Readers craving Homer, Baudelaire or Lewis Carroll in the middle of the night can get a quick fix at one of the French capital’s five newly installed book vending machines.

“We have customers who know exactly what they want and come at all hours to get it,” said Xavier Chambon, president of Maxi-Livres, a low-cost publisher and book store chain that debuted the vending machines in June. “It’s as if our stores were open 24 hours a day.”

Stocked with 25 of Maxi-Livres best-selling titles, the machines cover the gamut of literary genres and tastes. Classics like “The Odyssey” by Homer and Carroll’s “Alice in Wonderland” share the limited shelf space with such practical must-haves as “100 Delicious Couscous” and “Verb Conjugations.”

“Our biggest vending machine sellers are ’The Wok Cookbook’ and a French-English dictionary,” said Chambon, who added that poet Charles Baudelaire’s “Les Fleurs du Mal” — “The Flowers of Evil” — also is “very popular.”
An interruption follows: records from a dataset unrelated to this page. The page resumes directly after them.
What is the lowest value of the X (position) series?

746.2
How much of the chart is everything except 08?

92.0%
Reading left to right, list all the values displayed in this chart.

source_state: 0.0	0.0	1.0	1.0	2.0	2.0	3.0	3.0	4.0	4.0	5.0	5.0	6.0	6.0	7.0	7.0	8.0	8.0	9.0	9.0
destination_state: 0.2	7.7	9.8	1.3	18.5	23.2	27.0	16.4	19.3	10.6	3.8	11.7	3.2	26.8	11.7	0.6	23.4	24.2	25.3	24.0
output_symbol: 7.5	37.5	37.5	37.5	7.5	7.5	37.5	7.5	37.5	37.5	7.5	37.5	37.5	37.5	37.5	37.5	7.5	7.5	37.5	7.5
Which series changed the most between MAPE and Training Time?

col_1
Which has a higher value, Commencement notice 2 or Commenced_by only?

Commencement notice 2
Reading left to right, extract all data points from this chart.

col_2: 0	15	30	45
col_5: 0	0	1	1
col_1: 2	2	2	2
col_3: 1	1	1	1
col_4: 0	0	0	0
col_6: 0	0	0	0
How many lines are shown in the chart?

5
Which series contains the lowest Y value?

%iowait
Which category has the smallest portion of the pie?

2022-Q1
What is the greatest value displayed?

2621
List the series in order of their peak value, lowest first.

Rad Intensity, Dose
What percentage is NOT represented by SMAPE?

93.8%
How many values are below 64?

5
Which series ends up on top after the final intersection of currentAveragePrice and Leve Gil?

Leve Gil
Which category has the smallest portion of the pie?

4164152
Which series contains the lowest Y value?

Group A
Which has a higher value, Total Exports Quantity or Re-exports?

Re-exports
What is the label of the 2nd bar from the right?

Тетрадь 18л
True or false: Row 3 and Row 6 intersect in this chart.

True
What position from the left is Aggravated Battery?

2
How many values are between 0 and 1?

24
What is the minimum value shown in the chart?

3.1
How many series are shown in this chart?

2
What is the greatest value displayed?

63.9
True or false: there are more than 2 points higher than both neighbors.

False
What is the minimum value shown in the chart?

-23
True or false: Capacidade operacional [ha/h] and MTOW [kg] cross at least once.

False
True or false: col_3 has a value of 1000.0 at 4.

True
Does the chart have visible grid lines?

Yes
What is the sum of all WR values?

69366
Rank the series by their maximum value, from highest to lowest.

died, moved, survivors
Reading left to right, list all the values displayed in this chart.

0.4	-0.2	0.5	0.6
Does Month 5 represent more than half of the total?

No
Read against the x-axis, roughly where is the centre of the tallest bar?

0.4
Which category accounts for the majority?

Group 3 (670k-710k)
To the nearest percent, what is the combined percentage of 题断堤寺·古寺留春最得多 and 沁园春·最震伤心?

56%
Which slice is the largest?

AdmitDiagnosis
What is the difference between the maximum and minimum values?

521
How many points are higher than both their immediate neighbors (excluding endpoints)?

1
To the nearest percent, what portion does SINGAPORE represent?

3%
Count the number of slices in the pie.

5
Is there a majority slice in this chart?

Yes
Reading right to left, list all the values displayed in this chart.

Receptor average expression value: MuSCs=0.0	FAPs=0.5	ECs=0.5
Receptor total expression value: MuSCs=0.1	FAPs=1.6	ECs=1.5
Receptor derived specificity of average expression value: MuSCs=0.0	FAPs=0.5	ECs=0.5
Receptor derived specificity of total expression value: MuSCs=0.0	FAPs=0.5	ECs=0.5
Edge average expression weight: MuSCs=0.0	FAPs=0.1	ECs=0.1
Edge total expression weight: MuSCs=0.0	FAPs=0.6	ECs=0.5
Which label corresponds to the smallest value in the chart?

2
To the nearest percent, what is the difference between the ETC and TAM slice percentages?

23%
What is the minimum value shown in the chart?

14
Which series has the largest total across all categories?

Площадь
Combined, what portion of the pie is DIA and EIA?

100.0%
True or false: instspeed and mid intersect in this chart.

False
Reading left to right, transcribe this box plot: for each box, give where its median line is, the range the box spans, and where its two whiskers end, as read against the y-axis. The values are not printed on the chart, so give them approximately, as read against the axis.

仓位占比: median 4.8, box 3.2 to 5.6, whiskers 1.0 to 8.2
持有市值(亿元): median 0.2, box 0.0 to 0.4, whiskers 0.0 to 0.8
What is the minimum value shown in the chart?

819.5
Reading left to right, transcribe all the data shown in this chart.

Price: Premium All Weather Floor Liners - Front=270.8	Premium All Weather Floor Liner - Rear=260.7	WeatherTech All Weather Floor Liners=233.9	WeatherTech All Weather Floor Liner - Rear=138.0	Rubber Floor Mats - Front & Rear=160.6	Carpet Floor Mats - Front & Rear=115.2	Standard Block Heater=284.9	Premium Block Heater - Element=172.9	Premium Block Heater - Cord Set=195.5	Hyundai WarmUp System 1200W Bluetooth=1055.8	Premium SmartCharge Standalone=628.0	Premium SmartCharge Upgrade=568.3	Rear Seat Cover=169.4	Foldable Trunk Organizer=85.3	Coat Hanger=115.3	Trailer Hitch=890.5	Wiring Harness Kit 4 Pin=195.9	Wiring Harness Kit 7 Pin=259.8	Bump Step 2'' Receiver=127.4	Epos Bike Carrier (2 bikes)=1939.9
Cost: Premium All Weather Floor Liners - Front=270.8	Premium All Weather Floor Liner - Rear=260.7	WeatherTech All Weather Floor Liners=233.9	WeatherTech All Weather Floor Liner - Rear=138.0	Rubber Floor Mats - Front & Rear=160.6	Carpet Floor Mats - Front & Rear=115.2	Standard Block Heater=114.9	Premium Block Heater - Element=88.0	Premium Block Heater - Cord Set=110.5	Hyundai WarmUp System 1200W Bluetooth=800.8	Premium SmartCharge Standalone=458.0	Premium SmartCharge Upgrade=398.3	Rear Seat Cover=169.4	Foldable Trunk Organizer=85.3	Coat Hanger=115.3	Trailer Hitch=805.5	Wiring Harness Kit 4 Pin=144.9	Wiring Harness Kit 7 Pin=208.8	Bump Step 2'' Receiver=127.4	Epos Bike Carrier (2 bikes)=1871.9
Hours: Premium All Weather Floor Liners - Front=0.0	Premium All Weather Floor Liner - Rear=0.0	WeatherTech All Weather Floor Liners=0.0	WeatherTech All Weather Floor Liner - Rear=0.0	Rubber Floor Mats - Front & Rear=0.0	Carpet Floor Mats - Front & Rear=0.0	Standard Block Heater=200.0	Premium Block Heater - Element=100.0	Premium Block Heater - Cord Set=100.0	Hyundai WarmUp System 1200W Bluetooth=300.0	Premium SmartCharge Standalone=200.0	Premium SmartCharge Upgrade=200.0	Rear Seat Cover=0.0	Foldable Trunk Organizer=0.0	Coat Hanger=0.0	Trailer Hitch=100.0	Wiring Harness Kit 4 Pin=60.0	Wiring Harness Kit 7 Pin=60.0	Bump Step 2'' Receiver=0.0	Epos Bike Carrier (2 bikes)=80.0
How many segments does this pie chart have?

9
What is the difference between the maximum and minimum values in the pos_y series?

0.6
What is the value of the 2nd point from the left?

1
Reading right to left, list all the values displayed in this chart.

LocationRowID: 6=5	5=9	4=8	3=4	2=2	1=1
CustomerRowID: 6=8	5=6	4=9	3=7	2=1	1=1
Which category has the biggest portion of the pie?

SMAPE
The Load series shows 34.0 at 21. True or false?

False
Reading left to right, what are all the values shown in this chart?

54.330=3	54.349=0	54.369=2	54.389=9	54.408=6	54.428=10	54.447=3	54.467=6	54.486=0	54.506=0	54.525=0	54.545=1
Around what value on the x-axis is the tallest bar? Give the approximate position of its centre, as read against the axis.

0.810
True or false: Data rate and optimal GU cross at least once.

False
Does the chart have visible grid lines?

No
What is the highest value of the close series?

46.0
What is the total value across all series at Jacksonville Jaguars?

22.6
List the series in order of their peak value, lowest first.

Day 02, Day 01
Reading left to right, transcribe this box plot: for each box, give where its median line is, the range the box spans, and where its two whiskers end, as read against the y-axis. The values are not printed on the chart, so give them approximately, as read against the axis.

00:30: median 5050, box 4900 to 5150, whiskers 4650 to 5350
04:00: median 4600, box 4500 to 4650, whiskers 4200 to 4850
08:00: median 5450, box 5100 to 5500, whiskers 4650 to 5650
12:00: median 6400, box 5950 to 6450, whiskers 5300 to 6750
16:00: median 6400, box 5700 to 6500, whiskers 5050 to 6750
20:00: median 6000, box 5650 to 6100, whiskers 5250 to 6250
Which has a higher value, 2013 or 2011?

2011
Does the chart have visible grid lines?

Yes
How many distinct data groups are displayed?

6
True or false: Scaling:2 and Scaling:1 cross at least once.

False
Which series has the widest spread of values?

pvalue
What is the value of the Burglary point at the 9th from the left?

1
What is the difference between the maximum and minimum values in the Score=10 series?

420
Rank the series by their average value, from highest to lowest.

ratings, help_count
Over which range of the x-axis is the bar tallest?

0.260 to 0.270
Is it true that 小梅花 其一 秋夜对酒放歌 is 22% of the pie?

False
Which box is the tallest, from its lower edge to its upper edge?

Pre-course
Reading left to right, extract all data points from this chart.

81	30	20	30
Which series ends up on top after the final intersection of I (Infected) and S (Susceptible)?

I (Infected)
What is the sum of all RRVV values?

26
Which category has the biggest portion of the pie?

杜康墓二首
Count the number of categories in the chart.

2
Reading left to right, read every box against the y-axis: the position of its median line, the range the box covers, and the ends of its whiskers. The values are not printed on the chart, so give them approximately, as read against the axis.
Regardless of whether they fall into the category of high culture or low, all books cost a modest $2.45.

Installed in four busy Metro stops and a chic street corner in central Paris, Maxi-Livre’s distributors were designed to bypass the characteristic vending-machine-drop, which can be punishing for books.

“We knew that French bibliophiles would be horrified to see their books falling into a trough like candy or soda,” Chambon said. “So we installed a mechanical arm that grabs the book and delivers it safely.”

Books are but the latest offering in France’s ever-expanding vending machine market, which is responding to off-hour demand for everything from toilet paper to carnations.